相続法とは
相続法という名称の法律はありませんが、一般的に相続関係のいろいろな法律をまとめて「相続法」と呼ぶことがあります。
まず民法の第5編が「相続」となっていて、こちらが相続関連の法律のメインになります。これだけを指して「相続法」と呼ぶこともあります。
それから相続税に関する規定を定めた相続税法。
この2つが相続税法と呼ばれますが、その他戸籍法など相続に係る規定があります。
民法5編 相続
日本の民法は1050条の条文が、全5編に分かれて構成されています。
第1編は【総則】(第1条~第174条の2)。民法全体の原理原則を定めたものです。そのあとに財産関係の法律である第2編の【物権】(第175条~第398条の22)、第3編の【債権】(第399条~第724条)が続きます。そして民法の中でも家族法に分類される第4編の【親族】(第725条~第881条)があり、最後の第5編が今回のメインになる【相続】(第882条~第1050条)の規定になります。
そして相続に関する条文は下記の全10章に分かれています。
民法5編 相続
第1章 総則(第882条~第885条)
第2章 相続人(第886条~第895条)
第3章 相続の効力(第896条~第914条)
第4章 相続の承認及び放棄(第915条~第940条)
第5章 財産分離(第941条~第950条)
第6章 相続人の不存在(第951条~第959条)
第7章 遺言(第960条~第1027条)
第8章 配偶者の居住の権利(第1028条~第1041条)
第9章 遺留分(第1042条~第1049条)
第10章 特別の寄与(第1050条)
相続 第1章 総則
第1章の総則は4条で構成されています。相続の開始について、相続権を侵害された時の回復について、それから相続にかかる費用について定めたものです。民法全体の総則はこと細かに定められていますが、第5編の相続に関する総則はこれしかなくちょっと物足りない感もありますね。
相続 第2章 相続人
相続の第2章は、相続人に関する10条です。胎児の相続権、相続順位1位の子供と代襲相続、それに相続順位2位の直系尊属と3位の兄弟姉妹の相続権、それから配偶者の相続権についての規定があります。

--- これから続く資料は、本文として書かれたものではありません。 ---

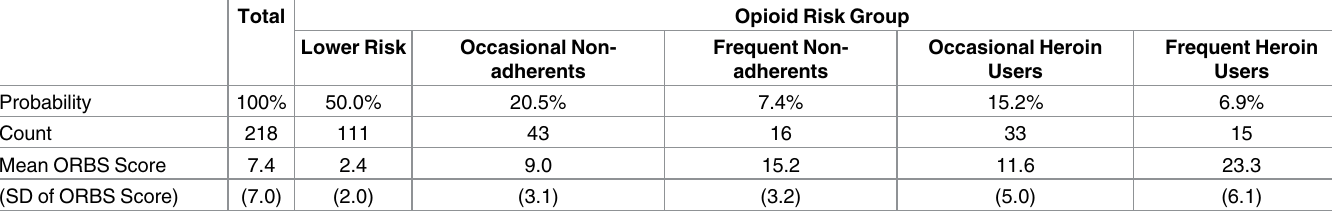
Table 3. Five opioid overdose risk groups among veterans(Latent Class Analysis). Total Opioid Risk Group Lower Risk Occasional Non- Frequent Non- Occasional Heroin Frequent Heroin adherents adherents Users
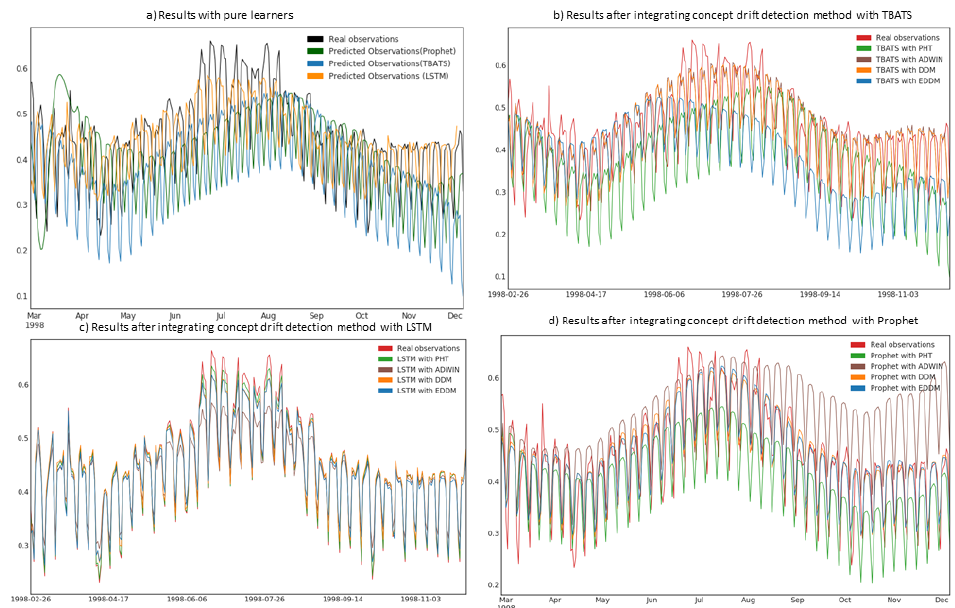
Figure 5. Prediction results from time series learners (see Section 3) for ELEC2 [73], where X axis shows DateTime and Y axis the value. Figure ( a ) shows results from pure learners, where figures ( b – d ) show results after integrating concept drift methods.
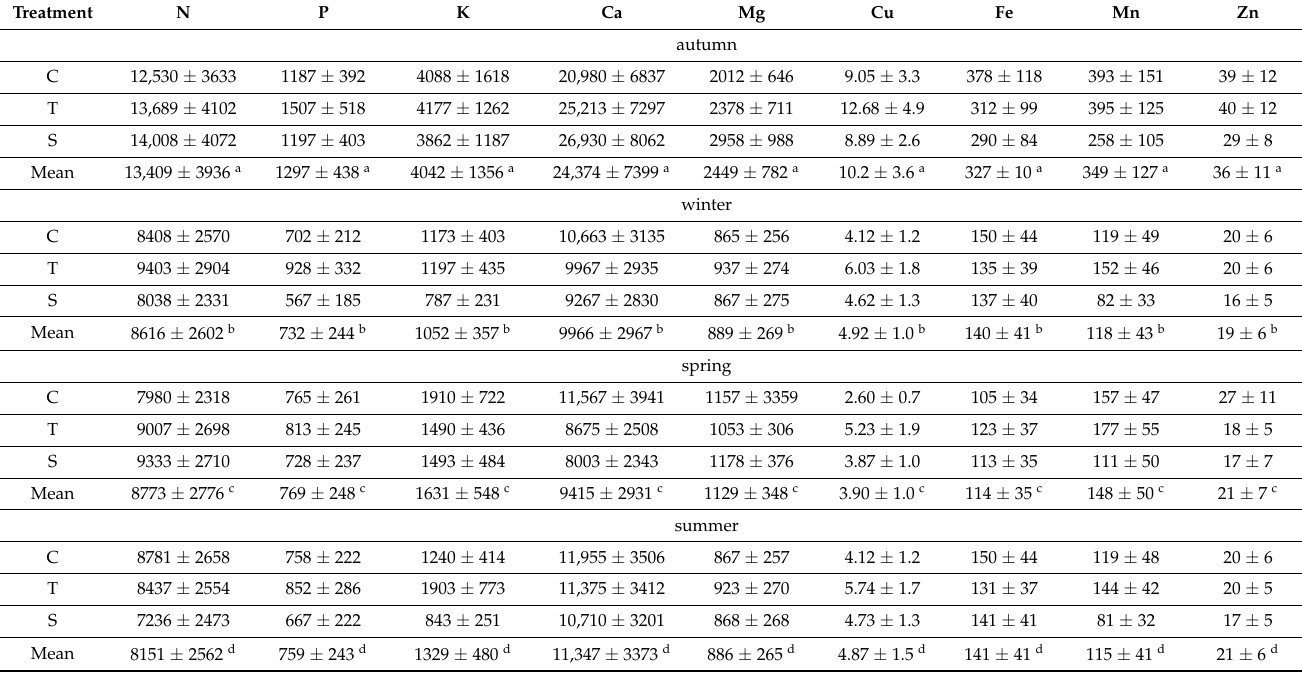
Table 2. Mean seasonal litterfall nutrient concentrations (mean ± SD) expressed as mg · kg − 1 of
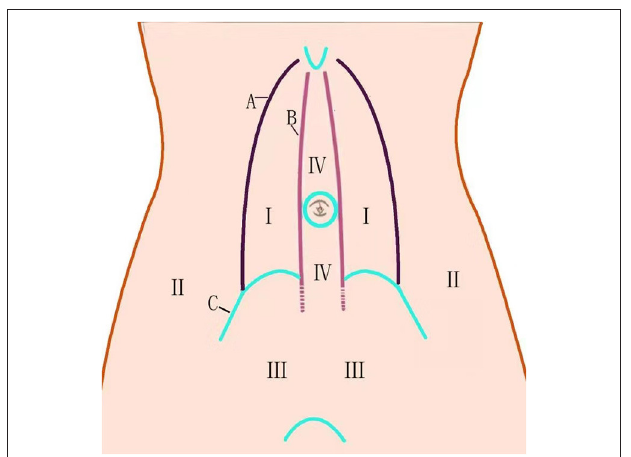
FIGURE 2 | Extraperitoneal space in abdominal wall.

それから本来相続人になるはずの人が相続欠格になる場合の欠格事由と、それよりも少し軽い推定相続人の廃除に関する規定に4条が割かれています。
相続の中でも基礎になる非常に重要な章になっています。
相続 第3章 相続の効力
第3章の相続の効力の章は、全部で28の条文があり、効力に関する基本的なルールになる総則と、相続分、遺産の分割の3つの節に分かれています。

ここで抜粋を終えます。